**EXERCISE DESCRIPTION**
Starting at the top of the entries below, set down each line exactly as written, and stop after the line containing "wall art: none [604,233,750,344]".

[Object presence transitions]
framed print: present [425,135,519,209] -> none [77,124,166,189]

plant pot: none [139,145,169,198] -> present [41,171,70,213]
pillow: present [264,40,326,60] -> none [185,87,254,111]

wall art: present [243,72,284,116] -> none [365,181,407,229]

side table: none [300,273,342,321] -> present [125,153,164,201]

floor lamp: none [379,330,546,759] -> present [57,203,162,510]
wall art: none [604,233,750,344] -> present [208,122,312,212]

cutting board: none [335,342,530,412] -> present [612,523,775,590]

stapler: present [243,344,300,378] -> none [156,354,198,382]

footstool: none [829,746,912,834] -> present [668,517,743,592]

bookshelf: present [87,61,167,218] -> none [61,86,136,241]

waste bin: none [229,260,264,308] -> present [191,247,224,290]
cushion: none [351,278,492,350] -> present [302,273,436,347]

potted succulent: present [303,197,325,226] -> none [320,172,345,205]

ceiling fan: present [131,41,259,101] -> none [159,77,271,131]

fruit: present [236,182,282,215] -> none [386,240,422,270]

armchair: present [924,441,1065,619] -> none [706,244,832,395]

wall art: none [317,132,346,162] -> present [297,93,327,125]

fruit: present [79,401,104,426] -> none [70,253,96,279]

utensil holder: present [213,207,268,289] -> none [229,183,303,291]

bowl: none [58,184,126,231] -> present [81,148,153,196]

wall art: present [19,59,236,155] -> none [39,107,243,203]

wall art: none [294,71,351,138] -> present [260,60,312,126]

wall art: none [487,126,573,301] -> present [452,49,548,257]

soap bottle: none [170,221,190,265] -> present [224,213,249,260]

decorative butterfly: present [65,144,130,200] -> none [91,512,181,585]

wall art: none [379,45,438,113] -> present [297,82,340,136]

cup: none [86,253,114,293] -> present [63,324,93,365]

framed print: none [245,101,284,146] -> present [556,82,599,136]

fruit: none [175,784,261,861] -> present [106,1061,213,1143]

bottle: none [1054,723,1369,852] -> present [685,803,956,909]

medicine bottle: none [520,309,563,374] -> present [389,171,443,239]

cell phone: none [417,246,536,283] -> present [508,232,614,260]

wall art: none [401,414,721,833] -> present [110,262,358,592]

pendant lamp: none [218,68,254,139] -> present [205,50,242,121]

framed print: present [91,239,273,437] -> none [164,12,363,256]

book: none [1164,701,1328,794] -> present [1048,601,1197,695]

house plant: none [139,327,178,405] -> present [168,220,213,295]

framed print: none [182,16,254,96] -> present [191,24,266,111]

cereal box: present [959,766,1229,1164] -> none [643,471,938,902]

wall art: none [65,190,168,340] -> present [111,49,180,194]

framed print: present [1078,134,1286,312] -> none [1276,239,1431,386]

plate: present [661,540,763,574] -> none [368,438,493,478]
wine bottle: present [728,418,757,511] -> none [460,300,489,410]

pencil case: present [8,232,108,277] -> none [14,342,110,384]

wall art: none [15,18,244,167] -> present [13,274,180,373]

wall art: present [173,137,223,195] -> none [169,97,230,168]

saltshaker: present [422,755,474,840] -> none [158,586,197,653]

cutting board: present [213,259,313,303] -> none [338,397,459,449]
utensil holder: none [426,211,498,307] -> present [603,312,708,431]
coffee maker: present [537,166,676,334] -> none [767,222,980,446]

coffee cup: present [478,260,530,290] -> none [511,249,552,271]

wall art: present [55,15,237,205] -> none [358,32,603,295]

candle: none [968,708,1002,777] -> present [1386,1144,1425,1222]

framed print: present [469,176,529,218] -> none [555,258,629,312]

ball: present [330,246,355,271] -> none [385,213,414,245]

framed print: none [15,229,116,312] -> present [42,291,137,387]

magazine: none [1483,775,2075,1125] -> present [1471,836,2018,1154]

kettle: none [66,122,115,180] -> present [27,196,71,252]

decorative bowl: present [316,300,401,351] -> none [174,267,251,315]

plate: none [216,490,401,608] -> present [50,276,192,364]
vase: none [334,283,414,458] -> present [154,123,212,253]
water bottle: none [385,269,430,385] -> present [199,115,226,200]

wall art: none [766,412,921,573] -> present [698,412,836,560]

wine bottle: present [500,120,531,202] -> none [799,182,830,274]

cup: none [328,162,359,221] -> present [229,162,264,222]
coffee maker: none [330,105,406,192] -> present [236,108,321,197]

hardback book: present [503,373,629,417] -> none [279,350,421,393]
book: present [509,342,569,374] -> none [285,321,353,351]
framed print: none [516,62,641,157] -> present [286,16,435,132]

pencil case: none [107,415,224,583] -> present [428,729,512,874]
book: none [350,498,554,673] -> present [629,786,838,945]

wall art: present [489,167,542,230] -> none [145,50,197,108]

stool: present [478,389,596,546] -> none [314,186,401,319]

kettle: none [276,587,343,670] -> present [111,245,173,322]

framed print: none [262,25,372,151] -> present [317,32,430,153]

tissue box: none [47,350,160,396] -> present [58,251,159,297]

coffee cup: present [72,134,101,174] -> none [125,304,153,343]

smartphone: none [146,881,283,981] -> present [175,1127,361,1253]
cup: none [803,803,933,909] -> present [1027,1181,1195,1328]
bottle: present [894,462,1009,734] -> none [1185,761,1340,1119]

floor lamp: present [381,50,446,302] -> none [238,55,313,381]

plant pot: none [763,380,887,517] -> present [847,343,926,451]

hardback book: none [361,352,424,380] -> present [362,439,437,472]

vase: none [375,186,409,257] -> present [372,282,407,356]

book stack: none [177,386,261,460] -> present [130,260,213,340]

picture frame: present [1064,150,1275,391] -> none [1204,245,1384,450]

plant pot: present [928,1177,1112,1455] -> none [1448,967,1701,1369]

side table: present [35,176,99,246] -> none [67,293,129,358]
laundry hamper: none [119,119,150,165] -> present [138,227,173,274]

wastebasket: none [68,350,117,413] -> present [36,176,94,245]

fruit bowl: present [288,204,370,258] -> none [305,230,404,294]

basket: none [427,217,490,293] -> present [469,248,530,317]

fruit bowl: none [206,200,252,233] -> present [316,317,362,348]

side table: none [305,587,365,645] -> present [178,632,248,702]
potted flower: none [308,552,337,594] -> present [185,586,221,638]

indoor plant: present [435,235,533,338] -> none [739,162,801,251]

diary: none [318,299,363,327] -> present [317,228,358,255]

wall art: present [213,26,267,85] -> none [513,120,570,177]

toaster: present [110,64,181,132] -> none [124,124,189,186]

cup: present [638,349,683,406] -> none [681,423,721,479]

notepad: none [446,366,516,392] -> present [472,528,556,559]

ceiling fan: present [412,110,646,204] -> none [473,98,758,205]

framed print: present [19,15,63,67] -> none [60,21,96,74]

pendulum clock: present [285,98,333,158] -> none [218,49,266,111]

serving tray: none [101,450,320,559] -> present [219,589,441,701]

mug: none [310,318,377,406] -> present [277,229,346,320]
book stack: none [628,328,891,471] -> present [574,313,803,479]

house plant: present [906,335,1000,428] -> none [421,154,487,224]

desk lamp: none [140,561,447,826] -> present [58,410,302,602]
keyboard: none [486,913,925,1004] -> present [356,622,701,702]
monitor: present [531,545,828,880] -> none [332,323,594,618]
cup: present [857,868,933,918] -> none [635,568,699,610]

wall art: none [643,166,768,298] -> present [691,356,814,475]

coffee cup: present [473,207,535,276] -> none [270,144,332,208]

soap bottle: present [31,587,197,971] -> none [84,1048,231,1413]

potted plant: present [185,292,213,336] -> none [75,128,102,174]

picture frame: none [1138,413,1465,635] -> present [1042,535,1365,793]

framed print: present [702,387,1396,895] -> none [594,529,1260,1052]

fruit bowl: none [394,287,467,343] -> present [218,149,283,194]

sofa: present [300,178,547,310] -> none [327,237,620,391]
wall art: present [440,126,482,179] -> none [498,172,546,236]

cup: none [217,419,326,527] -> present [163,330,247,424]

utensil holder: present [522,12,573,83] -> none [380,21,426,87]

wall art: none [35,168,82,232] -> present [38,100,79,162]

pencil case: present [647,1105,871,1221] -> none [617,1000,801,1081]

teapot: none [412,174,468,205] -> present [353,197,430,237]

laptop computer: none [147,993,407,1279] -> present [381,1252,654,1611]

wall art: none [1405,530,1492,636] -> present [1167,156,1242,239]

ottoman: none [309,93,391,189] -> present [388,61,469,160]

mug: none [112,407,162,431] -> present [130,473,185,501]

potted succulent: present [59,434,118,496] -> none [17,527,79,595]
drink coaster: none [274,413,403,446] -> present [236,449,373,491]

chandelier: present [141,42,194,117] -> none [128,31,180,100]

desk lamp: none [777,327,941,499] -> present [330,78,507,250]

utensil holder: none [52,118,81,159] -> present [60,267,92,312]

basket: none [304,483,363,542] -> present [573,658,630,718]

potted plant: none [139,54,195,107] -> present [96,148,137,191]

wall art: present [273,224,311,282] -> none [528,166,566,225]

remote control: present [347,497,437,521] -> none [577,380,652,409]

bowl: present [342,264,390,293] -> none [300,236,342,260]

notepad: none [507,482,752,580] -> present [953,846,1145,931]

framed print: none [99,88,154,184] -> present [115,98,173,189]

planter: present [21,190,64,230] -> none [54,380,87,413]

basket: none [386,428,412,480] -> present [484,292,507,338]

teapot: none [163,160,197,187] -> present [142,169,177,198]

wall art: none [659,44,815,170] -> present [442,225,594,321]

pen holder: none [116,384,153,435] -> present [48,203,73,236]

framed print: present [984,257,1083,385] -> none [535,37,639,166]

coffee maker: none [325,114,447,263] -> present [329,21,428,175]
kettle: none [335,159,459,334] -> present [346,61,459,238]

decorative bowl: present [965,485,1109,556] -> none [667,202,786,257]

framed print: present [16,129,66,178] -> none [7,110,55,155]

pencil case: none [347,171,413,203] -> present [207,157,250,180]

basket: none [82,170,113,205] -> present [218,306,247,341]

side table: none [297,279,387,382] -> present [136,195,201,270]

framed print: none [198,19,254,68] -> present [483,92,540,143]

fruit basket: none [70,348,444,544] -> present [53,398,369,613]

**OUTPUT BELOW**
framed print: present [425,135,519,209] -> none [77,124,166,189]

plant pot: none [139,145,169,198] -> present [41,171,70,213]
pillow: present [264,40,326,60] -> none [185,87,254,111]

wall art: present [243,72,284,116] -> none [365,181,407,229]

side table: none [300,273,342,321] -> present [125,153,164,201]

floor lamp: none [379,330,546,759] -> present [57,203,162,510]
wall art: none [604,233,750,344] -> present [208,122,312,212]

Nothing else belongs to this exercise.